The Economic and Sciences Research Council has given a £700,000 grant to a team at the Universities of Sheffield, Sussex, Edinburgh and Newcastle so they can explore a new way for junior health care workers to learn how to make clinical decisions, using a similar process to that used in agony columns.

The project will be analysing the effectiveness of using vicarious learning to teach speech and language therapy students to make reasoned clinical decisions. Vicarious learning is based on the idea that you can learn by watching the learning experiences of other people. Advice columns are a popular example. An individual writes in with their problem and others learn how to solve similar problems of their own by using the advice given by the agony aunt or uncle. Another is music master classes, where a tutor gives one student individual tuition while others watch and learn from the lesson.

The project will use a web based learning resource to make virtual patients available to trainee therapists. This allows them to make clinical judgements without the demands of managing a real patient, or the risks to the patient themselves. Pairs of students will work through a clinical case and their conversations will be recorded.

Expert clinicians will find points in the conversations where the students get to a stalemate and cannot agree or go any further. These points will used to develop learning materials that assist future students to overcome obstacles to accurate diagnosis. Some materials will involve tutorials from experts and other conversations between students These final discussions will be used to assess whether they can effectively teach other learners. The idea is that students may learn better from listening to, and possibly engaging with, the thought processes of their peers, rather than simply listening to an expert.

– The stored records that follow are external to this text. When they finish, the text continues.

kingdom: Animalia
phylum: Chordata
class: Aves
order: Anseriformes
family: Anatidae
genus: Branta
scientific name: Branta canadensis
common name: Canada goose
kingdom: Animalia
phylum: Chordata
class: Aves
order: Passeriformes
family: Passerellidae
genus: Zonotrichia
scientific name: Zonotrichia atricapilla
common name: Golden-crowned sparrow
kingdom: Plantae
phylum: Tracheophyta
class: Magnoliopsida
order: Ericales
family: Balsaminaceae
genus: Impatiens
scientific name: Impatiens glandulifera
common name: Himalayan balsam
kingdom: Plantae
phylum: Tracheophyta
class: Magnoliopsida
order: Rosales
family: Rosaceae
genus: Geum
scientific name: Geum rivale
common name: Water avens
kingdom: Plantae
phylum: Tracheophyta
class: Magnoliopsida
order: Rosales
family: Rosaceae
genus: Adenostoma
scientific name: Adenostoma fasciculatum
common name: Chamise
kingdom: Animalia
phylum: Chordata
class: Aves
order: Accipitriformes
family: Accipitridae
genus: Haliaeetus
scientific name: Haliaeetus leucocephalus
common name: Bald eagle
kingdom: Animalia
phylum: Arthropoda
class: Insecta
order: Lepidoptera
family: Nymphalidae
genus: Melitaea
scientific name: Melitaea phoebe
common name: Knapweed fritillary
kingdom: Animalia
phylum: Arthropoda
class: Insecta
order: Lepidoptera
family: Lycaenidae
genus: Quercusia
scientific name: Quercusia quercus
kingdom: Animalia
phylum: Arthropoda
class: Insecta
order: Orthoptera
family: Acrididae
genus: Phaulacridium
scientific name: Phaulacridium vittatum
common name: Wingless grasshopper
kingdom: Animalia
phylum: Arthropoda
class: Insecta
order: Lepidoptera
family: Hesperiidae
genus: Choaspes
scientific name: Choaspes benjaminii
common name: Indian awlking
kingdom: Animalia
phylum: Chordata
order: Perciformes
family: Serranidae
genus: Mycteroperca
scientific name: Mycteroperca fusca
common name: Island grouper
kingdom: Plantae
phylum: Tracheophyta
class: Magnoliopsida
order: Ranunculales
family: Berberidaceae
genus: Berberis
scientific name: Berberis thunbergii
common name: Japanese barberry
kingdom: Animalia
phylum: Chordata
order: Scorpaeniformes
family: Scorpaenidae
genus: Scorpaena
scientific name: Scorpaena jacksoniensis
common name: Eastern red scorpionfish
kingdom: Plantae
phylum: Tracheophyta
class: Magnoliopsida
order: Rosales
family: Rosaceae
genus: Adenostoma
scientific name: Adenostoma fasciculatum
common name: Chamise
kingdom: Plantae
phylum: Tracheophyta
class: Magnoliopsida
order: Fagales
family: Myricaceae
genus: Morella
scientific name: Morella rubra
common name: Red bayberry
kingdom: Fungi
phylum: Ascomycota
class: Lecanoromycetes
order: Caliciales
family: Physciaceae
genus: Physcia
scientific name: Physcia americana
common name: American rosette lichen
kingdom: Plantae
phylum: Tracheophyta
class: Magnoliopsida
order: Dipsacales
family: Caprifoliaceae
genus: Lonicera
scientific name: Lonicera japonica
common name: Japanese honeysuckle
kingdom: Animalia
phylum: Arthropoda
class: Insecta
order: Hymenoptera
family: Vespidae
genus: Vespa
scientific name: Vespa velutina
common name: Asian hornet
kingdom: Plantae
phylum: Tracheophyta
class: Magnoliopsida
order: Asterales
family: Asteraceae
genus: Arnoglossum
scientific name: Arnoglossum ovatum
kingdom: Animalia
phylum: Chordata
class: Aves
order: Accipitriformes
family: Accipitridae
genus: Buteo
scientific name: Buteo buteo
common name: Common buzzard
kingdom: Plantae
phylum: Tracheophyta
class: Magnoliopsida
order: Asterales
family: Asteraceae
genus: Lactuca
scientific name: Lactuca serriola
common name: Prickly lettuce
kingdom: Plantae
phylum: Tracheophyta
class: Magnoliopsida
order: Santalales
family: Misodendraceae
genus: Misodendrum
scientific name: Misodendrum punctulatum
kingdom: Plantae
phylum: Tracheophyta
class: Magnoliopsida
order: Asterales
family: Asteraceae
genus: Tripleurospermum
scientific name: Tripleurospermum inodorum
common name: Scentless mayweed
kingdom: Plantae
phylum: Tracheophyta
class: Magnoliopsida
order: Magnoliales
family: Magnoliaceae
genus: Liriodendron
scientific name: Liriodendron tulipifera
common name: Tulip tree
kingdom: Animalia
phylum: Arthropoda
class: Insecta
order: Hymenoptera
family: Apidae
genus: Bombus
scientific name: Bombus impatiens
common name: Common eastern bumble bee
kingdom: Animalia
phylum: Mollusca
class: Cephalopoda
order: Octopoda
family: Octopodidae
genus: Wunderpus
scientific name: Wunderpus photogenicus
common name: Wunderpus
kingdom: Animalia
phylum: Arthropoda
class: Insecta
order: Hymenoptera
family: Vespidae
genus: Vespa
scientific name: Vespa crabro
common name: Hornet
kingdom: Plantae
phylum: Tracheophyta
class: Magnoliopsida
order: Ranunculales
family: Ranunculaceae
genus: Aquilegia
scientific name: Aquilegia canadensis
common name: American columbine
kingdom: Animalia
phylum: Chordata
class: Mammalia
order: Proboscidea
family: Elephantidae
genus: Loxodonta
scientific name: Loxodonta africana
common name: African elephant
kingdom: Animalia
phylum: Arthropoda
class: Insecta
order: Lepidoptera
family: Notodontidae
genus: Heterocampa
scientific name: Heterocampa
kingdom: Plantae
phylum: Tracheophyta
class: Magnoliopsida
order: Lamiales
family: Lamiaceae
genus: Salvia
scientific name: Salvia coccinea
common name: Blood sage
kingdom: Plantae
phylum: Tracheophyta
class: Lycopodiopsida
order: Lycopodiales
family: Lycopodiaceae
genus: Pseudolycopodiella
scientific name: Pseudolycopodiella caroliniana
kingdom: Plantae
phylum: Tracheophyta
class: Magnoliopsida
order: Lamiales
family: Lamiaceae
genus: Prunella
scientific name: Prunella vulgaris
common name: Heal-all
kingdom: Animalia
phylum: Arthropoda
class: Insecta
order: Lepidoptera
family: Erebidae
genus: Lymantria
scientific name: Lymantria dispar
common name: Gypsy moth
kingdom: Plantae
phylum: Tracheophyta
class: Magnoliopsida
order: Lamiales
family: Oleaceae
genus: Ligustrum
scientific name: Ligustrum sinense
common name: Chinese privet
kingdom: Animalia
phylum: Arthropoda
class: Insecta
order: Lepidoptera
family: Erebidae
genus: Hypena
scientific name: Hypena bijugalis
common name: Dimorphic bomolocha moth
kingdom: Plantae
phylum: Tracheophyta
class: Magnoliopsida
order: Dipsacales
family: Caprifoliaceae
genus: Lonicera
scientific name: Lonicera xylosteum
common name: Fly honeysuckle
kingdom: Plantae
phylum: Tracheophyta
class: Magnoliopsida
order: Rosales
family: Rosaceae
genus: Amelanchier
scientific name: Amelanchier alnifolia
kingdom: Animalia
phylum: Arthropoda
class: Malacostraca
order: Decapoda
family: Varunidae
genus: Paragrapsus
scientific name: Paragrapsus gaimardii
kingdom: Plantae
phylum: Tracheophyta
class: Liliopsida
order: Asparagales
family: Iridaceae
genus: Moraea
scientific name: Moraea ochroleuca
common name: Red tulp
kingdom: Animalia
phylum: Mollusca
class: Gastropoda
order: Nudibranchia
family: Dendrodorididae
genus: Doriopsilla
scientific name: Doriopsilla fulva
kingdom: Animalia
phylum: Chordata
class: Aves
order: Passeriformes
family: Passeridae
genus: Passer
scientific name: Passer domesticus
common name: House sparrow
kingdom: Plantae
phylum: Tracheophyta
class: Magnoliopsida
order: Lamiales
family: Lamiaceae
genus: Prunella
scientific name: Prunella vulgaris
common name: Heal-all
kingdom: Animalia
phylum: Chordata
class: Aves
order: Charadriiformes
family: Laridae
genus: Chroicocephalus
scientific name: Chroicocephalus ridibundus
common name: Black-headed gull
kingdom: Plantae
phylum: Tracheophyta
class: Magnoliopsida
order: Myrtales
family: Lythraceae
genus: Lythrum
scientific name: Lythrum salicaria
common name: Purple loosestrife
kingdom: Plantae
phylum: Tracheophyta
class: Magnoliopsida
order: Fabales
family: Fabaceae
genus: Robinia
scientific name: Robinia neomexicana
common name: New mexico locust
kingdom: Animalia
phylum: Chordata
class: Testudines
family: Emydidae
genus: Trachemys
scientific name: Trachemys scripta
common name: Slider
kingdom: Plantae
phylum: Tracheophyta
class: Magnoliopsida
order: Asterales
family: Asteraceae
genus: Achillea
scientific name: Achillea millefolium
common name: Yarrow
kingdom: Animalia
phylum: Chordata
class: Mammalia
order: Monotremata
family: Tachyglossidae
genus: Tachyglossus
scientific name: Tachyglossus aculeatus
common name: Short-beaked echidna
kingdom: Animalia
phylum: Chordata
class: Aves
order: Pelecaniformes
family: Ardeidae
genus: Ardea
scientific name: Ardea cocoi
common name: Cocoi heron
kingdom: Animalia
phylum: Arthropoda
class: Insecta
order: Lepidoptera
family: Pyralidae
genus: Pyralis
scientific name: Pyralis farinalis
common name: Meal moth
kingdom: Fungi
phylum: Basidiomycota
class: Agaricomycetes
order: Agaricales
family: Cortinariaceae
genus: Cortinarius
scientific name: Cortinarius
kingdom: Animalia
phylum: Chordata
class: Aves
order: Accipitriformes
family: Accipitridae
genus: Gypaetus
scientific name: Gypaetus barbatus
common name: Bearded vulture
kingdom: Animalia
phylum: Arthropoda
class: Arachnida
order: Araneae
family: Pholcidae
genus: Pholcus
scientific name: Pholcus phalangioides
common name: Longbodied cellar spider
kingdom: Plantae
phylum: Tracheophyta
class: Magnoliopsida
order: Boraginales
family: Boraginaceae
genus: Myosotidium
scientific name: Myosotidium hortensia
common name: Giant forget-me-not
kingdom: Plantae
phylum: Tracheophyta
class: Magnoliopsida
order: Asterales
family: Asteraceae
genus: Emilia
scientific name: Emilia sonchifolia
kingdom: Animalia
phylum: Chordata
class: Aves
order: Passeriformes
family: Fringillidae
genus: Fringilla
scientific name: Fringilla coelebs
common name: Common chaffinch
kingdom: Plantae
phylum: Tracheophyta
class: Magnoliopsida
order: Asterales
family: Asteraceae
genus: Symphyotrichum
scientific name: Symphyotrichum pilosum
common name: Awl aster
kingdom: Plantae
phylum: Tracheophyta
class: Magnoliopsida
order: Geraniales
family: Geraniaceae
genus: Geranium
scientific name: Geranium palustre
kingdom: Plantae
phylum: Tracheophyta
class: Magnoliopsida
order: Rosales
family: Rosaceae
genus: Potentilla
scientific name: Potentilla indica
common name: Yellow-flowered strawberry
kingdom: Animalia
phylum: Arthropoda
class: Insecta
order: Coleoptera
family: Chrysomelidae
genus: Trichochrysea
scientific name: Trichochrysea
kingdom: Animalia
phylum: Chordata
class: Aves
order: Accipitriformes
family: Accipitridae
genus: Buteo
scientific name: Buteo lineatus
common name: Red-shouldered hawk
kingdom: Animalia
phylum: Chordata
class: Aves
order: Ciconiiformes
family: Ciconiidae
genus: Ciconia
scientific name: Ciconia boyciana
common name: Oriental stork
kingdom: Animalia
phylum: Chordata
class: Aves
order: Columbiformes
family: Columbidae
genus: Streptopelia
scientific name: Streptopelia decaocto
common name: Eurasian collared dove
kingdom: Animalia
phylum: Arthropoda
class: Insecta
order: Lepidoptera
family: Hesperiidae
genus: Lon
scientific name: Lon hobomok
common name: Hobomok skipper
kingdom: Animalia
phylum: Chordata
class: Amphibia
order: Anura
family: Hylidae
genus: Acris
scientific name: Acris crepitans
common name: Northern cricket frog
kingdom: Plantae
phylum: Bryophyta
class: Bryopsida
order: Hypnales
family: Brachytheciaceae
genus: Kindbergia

Dr. Rosemary Varley, of the Department of Human Communication at the University of Sheffield is a member of the study team. She says, We think that people may be more disposed to respond and learn from their peers experience. Another issue is whether or not experts as teachers sometimes forget that their students are starting from a lower level of knowledge and use vocabulary or shortcuts that are unfamiliar to their students. The work we are doing could be transferred to other, non medical professions, such as law and could change the way we teach students across all disciplines.

Notes for Editors: The £700,000 grant is part of the ESRCs Teaching and Learning Resource Programme.